_TEXT EXCERPT_
· · ·

It has to be the Claimant’s case that the positive duty implicit in Article 8 required the Defendants to disclose her father’s condition to her. Only then could their failure constitute an interference with her rights under Article 8 (whether to her family life or, as I think is more accurate, her private life). It may not matter whether the debate is seen as taking place over the existence of such a positive duty or the justification for any interference. Either way there is plainly a balance to be struck between the value to the Claimant of knowing that her father had this genetic condition (and so that she had a 50% chance of also being afflicted) on the one hand and her father’s right (also under Article 8) to have the confidentiality of his medical information preserved.

38.

I agree with Mr Havers that all the reasons which I have set out in the context of the common law claim, mean that the balance comes down decisively against the Claimant. The Convention does not assist the Claimant in either of the ways she puts her case.

Conclusion

39.

It follows that I accede to the Defendants’ application. The claim is struck out.

Publicity

40.

At the beginning of the hearing, Ms Gumbel applied for an order that the Claimant, her father and her daughter should be anonymised. Mr Havers was neutral in respect of that matter.

41.

Ms Gumbel referred me to JX MX v Dartford and Gravesham NHS Trust [2015] EWCA Civ 96 and A v East Kent Hospitals University NHS Foundation Trust [2015] EWHC 1038 (QB) where the authorities, legislation and provisions of the Civil Procedure Rules are fully set out.

42.

I recognised that the normal principle is that hearings should be conducted in public and be fully reportable. What was sought was a departure from this. Such a departure could, in principle, be justified in the interests of the administration of justice and/or by virtue of the Claimant’s rights under Article 8 of the European Convention on Human Rights.

43.

There were no members of the press present at the hearing. I was conscious that I should be particularly cautious about making an order affecting freedom of expression when there was no argument in opposition. Nonetheless, I considered that such an order was necessary and I granted it.

44.

· · ·

_DATA FOR REVIEW_
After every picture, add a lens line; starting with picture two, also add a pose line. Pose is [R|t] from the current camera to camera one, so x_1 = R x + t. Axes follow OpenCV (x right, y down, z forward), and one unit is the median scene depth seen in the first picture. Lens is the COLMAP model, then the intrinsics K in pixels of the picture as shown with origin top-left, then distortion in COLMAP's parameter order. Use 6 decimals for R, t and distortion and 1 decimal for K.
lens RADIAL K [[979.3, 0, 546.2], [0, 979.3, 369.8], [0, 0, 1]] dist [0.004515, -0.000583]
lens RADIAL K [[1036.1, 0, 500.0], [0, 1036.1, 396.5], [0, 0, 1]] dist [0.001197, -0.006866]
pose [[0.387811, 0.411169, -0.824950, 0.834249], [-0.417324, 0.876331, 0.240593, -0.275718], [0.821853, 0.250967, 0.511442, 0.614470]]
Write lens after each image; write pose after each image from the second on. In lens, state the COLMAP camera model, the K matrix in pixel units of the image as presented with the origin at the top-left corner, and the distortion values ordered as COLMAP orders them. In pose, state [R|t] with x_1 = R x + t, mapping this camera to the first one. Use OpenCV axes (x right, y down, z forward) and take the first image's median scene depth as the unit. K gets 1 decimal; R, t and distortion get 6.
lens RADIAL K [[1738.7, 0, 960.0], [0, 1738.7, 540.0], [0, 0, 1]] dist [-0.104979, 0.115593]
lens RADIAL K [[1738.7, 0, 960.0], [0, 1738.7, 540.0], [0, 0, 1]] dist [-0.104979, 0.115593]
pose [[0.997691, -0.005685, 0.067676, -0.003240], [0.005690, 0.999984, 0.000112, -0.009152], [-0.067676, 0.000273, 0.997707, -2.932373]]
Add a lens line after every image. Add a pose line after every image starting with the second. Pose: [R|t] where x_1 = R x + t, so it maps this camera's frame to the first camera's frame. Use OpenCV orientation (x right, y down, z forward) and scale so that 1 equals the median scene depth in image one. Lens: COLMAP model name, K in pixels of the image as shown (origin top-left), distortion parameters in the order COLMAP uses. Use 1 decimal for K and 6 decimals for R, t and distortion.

· · ·

_ACTION ITEM 1_
Quote the court judgment everything from "Ms Gumbel referred" down to "fully set out.", word for word.
_ACTION ITEM 2_
Write the next part of the court judgment on the genetic-condition claim, picking up after its final line.

_RESPONSE BOX 1_
Ms Gumbel referred me to JX MX v Dartford and Gravesham NHS Trust [2015] EWCA Civ 96 and A v East Kent Hospitals University NHS Foundation Trust [2015] EWHC 1038 (QB) where the authorities, legislation and provisions of the Civil Procedure Rules are fully set out.

_RESPONSE BOX 2_
I briefly explain my reasons why. As is clear from the judgment above, the Claimant’s father has been diagnosed with Huntington’s Disease. This is a genetic condition. A sufferer’s child has a 50% chance of inheriting it. The Claimant has subsequently discovered that she, too, has Huntington’s Disease. It is her case that if she was given the information when she should have been, she would have terminated the baby she was then carrying. She was not. That child was born. It is her daughter. It is usual not to test a child for Huntington’s Disease until she is an adult. The daughter does not at present know her mother has Huntington’s Disease. The daughter does not know that she has a 50% chance of inheriting it herself. I accepted that there could be serious consequences for the daughter if she found out about these matters through a report of the present proceedings. This together with the rights of the Claimant and her daughter not to have their private lives interfered with by the action of the court, appeared to me to justify the restriction on publicity which the Claimant sought.

45.

I should make clear that I was less impressed by Ms Gumbel’s argument that it would be harmful for the Claimant’s daughter if she were to learn through publicity of these proceedings that her grandfather had killed her grandmother. Sadly, such family killings are not unique. Normally, the suffering which is caused to family members cannot be allayed by restricting publicity of court proceedings.

46.

I was moreover aware that there had been publicity at the time of the Claimant’s father’s trial. The order which I made included provision for service not only on the Press Association (by whom it may be distributed to their members) but to those publishers whom the Claimant was aware had written stories about the case in the past. The order, as is usual, included the opportunity for an application by the press to set aside or vary the restrictions which I imposed. If such an application is made, I will, of course, consider afresh whether they ought to continue.